The other day I saw an ad for a posing guide. You know, it lists different ways photographers should have your subject stand, place their hands just so, and the right angle for them to have their head. It got me thinking about how using a posing guide will ruin your portrait photography.
Now I get the idea of a posing guide–that is, that you want to flatter your subject, and there are certain ways to shape their body that is more flattering than others. I get that, and in theory, it’s smart. But there are at least two problems with those guides. First, all your pictures will start to look the exact same from person to person and what’s worse, they’ll start to look exactly like the dude that sold you the posing guide.

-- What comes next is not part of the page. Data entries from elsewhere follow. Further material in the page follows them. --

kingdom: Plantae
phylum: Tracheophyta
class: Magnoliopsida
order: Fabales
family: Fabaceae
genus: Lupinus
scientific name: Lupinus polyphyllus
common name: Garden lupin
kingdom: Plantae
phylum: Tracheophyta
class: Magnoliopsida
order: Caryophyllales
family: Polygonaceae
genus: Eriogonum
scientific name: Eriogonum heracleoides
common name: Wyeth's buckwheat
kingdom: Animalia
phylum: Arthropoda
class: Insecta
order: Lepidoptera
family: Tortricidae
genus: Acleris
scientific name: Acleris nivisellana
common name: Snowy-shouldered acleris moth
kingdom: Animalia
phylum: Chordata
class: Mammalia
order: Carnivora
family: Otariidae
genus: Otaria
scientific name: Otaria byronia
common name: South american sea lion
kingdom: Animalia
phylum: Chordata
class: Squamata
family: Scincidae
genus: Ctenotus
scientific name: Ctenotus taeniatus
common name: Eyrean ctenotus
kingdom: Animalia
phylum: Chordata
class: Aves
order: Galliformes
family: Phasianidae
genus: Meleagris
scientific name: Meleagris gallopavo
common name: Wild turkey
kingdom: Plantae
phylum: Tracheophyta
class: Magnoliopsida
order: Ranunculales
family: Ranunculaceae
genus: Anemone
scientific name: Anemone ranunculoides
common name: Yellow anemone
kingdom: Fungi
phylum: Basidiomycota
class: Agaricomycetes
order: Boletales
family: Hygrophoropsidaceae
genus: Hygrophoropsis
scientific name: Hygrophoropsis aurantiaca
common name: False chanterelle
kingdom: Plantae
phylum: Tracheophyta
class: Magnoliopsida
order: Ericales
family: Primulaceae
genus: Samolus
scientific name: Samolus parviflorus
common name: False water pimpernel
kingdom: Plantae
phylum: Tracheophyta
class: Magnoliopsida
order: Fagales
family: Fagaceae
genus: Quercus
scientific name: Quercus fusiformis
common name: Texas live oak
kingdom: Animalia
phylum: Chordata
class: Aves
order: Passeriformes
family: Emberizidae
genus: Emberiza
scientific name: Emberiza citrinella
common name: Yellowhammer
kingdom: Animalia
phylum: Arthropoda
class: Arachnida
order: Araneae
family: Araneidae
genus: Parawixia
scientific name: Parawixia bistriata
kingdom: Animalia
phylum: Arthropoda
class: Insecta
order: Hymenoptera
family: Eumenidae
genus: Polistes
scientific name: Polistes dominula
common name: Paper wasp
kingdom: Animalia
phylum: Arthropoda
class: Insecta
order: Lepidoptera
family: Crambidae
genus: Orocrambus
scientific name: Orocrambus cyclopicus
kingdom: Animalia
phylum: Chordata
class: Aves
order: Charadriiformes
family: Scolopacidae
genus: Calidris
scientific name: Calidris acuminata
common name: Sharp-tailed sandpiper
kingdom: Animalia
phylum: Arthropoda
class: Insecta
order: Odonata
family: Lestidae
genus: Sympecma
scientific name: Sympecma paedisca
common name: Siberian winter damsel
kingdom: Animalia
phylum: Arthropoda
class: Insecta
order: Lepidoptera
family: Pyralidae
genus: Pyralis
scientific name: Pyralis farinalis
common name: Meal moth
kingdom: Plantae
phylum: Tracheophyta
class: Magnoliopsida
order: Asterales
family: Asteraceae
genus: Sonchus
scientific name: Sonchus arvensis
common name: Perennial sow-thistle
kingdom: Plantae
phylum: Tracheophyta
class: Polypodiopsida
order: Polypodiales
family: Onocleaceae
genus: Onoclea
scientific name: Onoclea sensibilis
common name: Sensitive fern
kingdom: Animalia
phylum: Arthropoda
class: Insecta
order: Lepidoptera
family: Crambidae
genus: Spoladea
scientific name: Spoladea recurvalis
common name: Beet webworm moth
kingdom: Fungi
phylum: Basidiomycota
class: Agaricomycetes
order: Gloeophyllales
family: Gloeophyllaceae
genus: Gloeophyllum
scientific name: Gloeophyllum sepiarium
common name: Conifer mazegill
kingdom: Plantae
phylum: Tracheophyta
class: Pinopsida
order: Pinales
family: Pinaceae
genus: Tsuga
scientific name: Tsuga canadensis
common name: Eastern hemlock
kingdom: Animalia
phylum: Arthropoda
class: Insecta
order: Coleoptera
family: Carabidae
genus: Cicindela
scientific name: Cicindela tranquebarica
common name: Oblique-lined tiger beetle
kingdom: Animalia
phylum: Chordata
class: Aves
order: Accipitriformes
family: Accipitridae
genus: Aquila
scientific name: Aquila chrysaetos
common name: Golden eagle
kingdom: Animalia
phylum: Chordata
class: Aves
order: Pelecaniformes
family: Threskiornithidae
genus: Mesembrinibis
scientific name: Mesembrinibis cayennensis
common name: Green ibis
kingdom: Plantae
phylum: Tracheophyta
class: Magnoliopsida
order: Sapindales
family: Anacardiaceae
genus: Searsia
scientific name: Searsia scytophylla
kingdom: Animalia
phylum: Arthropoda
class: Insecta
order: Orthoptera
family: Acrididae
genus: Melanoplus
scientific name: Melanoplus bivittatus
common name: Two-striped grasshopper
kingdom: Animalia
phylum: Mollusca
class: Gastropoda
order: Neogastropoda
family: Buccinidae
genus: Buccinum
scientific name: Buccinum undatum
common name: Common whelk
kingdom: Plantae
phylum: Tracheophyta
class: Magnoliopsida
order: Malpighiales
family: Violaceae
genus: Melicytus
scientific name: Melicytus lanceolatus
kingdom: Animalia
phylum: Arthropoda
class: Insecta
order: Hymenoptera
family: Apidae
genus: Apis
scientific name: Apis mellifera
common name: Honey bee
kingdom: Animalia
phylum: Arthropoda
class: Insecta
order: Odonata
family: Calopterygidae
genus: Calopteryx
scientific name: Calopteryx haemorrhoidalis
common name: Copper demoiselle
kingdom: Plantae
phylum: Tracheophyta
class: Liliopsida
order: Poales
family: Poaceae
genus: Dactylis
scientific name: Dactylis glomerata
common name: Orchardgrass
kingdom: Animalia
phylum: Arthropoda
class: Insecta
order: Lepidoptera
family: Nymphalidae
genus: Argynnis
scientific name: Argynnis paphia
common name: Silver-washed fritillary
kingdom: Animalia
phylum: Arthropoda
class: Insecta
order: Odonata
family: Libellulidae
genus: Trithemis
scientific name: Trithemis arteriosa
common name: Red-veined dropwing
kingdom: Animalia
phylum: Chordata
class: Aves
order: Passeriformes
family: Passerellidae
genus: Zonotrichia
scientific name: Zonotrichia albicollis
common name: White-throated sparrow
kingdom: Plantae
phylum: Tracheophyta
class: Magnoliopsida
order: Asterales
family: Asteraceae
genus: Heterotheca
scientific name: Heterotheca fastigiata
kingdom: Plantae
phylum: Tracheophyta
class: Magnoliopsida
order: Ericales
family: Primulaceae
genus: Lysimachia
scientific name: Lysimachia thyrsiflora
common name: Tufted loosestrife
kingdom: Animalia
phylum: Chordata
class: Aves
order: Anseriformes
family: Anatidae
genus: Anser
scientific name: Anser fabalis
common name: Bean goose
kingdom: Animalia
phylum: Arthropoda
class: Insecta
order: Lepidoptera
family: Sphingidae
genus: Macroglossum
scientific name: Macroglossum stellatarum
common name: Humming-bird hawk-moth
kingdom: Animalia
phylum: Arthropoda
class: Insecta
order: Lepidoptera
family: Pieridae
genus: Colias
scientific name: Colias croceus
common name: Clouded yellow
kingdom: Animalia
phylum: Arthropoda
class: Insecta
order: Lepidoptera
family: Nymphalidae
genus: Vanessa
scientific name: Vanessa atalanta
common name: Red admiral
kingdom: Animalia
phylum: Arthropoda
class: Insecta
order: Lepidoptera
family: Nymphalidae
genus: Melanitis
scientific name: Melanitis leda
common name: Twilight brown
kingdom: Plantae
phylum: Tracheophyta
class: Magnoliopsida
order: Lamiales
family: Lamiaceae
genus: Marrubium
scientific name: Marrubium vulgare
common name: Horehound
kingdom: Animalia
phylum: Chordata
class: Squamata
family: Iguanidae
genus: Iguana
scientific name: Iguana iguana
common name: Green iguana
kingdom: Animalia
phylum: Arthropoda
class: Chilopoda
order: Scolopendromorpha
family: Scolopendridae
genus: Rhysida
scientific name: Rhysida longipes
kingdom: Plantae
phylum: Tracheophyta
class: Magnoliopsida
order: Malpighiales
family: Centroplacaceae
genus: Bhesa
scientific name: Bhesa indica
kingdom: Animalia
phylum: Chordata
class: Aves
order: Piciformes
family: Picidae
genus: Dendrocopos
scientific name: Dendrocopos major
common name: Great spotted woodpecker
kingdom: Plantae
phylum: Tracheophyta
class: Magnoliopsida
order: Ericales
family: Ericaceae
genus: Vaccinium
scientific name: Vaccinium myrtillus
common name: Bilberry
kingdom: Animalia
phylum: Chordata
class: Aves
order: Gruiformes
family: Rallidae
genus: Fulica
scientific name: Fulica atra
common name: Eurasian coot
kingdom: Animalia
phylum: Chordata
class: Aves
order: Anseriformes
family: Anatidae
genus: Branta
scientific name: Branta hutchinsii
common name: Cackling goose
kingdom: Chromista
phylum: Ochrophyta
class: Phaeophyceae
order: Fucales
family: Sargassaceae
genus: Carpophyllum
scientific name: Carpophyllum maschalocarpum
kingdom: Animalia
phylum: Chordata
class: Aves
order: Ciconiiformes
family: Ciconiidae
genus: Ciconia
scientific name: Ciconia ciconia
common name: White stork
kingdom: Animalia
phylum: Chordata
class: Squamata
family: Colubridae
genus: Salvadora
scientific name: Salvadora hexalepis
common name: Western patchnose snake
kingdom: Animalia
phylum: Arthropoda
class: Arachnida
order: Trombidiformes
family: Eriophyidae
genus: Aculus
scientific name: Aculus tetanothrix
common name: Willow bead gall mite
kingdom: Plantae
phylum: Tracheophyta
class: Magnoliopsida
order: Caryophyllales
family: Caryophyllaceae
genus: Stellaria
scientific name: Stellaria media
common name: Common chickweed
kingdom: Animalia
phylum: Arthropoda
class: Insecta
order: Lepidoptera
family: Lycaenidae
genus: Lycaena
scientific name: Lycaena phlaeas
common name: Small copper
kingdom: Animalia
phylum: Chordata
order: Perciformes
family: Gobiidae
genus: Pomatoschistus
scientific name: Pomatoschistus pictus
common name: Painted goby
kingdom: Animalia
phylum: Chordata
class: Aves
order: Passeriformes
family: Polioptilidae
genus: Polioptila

For me, I want to make a portrait that suggests something about the person I’m photographing. The key to making pictures like that is to pay attention to gestures and expressions. There’s some nuance with that method, so being observant and picking up on subtle details is a good skill to develop. When I’m working, I want to let my subjects sit or stand they way they normally would whether I was there or not. If that happens, then a little bit of that person is revealed in the pictures I take. And that’s the other problem with a posing guide. You start paying attention to whether or not their arm is how you remembered it from a picture that someone else said your pictures should look like, instead of paying attention to what the person’s body language is revealing to you.
Learning a handful of standard poses is the easy way. It’s the factory versus hand-crafted. Trying to make something surprising and unique to each subject is the hard way, but for my money, the road to making portraits that are memorable and meaningful. You think Irving Penn ever bought a posing guide?
Salvador Dalí portrait by Irving Penn
So that’s my approach. If you have a different opinion, feel free to share it.